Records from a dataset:
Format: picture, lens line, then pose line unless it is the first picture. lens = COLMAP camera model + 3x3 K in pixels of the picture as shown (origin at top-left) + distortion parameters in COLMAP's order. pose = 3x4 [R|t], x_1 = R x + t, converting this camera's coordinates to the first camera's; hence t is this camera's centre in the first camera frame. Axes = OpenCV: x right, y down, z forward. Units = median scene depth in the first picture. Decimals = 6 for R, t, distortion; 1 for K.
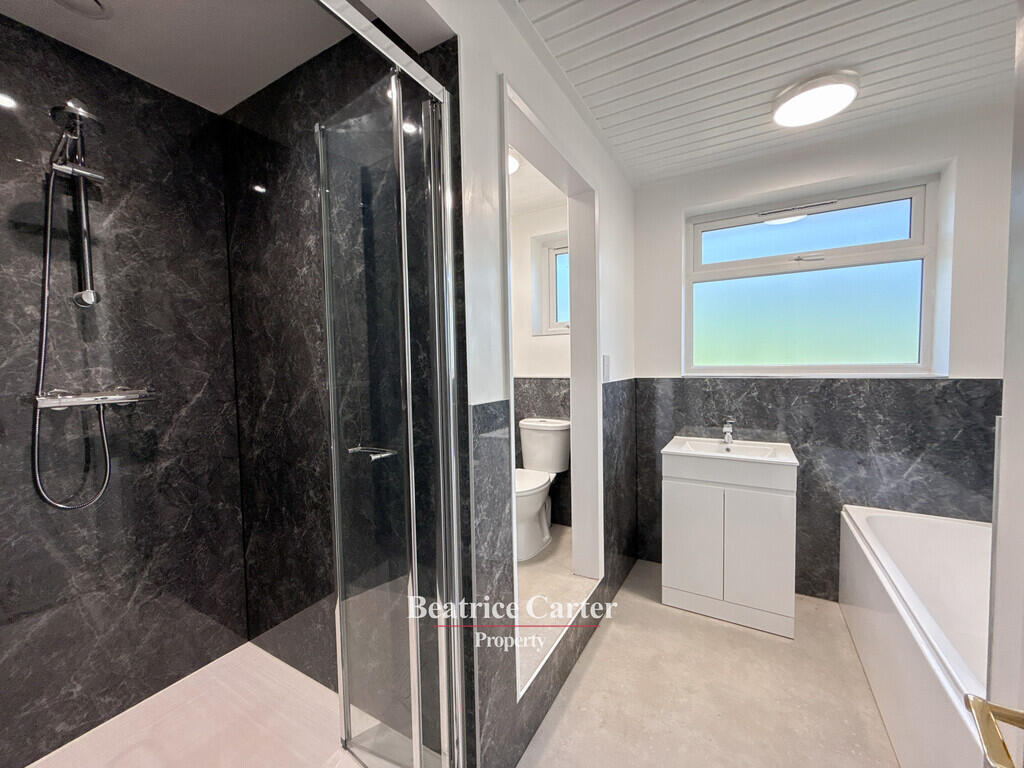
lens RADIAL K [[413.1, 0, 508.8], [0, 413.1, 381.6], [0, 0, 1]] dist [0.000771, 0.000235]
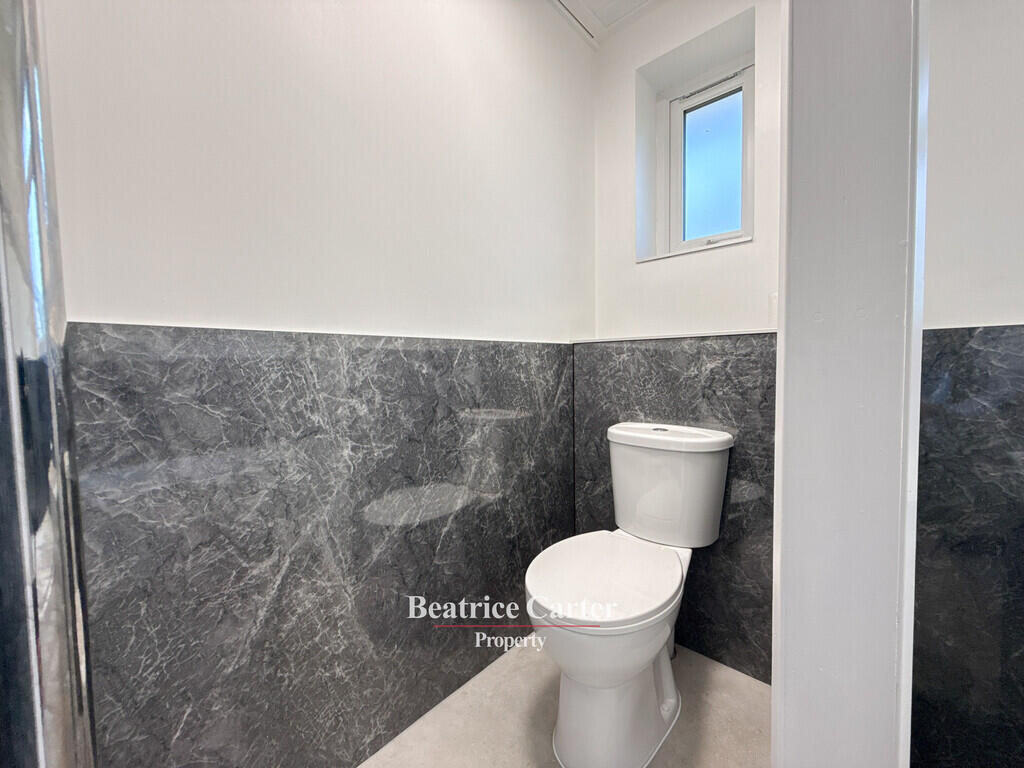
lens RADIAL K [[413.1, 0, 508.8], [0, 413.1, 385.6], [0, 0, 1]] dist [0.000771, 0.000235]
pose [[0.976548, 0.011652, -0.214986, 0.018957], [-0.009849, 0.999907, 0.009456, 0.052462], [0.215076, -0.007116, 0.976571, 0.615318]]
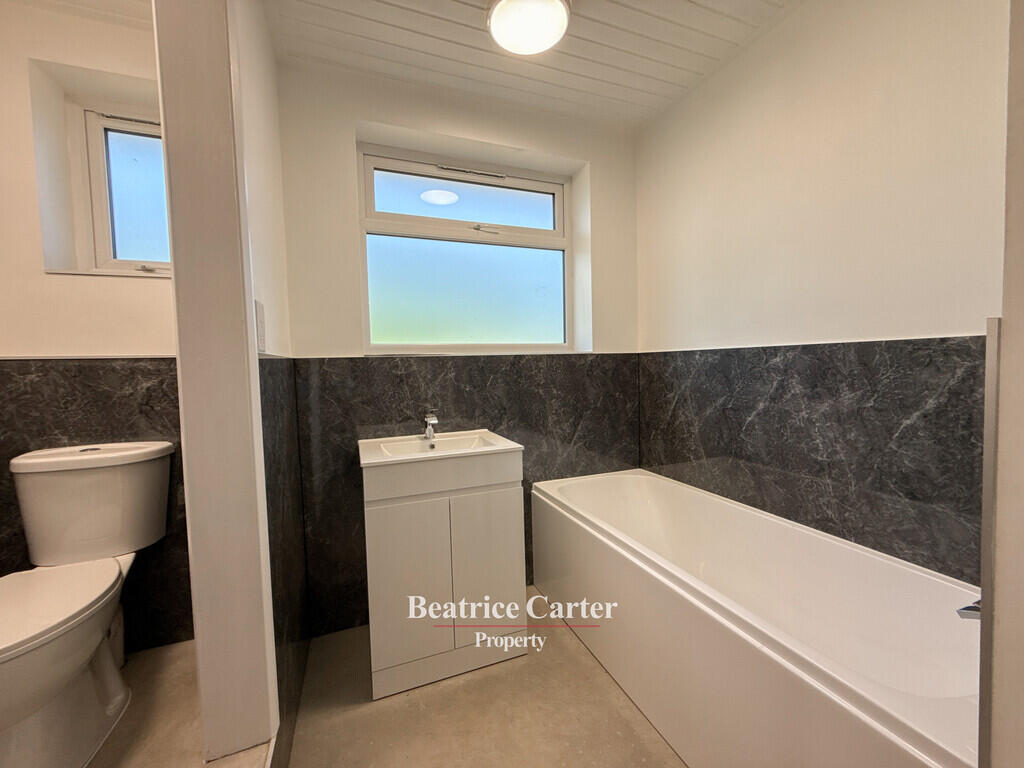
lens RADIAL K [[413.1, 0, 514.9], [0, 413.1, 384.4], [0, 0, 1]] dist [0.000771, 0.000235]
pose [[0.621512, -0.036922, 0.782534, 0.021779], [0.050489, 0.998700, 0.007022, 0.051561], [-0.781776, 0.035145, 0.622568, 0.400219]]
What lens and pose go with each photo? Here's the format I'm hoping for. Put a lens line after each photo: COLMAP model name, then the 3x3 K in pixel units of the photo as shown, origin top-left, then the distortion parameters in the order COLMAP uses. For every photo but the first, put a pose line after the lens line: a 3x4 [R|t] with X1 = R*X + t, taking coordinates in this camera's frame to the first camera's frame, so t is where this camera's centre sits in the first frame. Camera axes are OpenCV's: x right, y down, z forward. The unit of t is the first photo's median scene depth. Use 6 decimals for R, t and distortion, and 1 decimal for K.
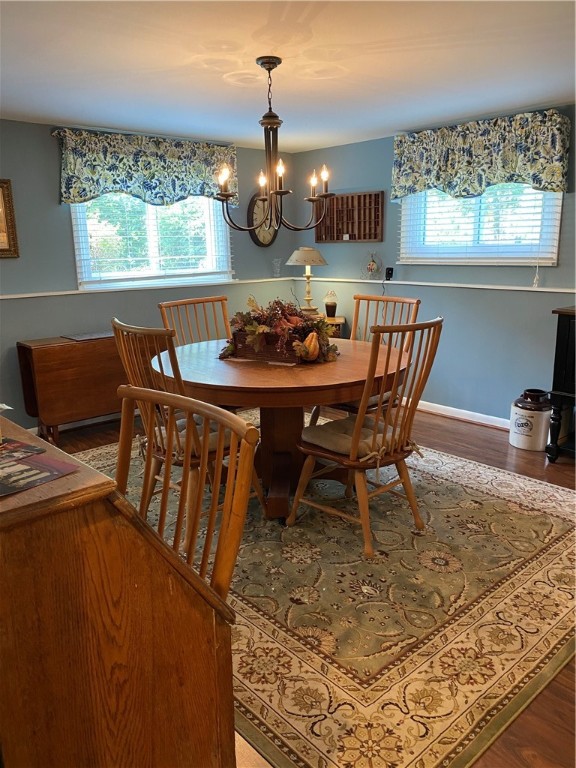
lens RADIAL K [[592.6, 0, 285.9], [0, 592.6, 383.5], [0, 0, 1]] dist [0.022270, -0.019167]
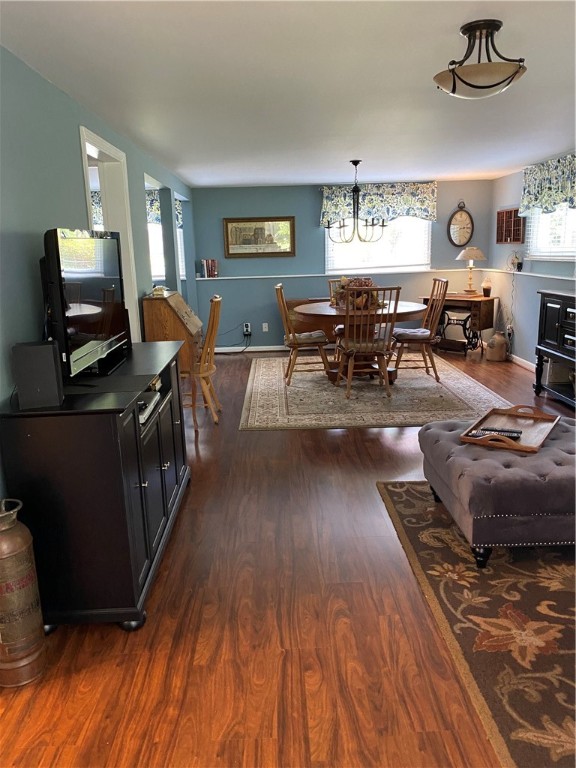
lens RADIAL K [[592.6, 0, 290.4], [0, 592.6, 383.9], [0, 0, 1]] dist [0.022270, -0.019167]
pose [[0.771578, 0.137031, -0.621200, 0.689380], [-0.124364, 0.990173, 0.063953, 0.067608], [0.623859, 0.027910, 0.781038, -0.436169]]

— WORK REQUIRED —
Copy every line of the records above word for word, but leave the pictures out.

— RESULT OF THIS EXERCISE —
Format: picture, lens line, then pose line unless it is the first picture. lens = COLMAP camera model + 3x3 K in pixels of the picture as shown (origin at top-left) + distortion parameters in COLMAP's order. pose = 3x4 [R|t], x_1 = R x + t, converting this camera's coordinates to the first camera's; hence t is this camera's centre in the first camera frame. Axes = OpenCV: x right, y down, z forward. Units = median scene depth in the first picture. Decimals = 6 for R, t, distortion; 1 for K.
lens RADIAL K [[413.1, 0, 508.8], [0, 413.1, 381.6], [0, 0, 1]] dist [0.000771, 0.000235]
lens RADIAL K [[413.1, 0, 508.8], [0, 413.1, 385.6], [0, 0, 1]] dist [0.000771, 0.000235]
pose [[0.976548, 0.011652, -0.214986, 0.018957], [-0.009849, 0.999907, 0.009456, 0.052462], [0.215076, -0.007116, 0.976571, 0.615318]]
lens RADIAL K [[413.1, 0, 514.9], [0, 413.1, 384.4], [0, 0, 1]] dist [0.000771, 0.000235]
pose [[0.621512, -0.036922, 0.782534, 0.021779], [0.050489, 0.998700, 0.007022, 0.051561], [-0.781776, 0.035145, 0.622568, 0.400219]]
What lens and pose go with each photo? Here's the format I'm hoping for. Put a lens line after each photo: COLMAP model name, then the 3x3 K in pixel units of the photo as shown, origin top-left, then the distortion parameters in the order COLMAP uses. For every photo but the first, put a pose line after the lens line: a 3x4 [R|t] with X1 = R*X + t, taking coordinates in this camera's frame to the first camera's frame, so t is where this camera's centre sits in the first frame. Camera axes are OpenCV's: x right, y down, z forward. The unit of t is the first photo's median scene depth. Use 6 decimals for R, t and distortion, and 1 decimal for K.
lens RADIAL K [[592.6, 0, 285.9], [0, 592.6, 383.5], [0, 0, 1]] dist [0.022270, -0.019167]
lens RADIAL K [[592.6, 0, 290.4], [0, 592.6, 383.9], [0, 0, 1]] dist [0.022270, -0.019167]
pose [[0.771578, 0.137031, -0.621200, 0.689380], [-0.124364, 0.990173, 0.063953, 0.067608], [0.623859, 0.027910, 0.781038, -0.436169]]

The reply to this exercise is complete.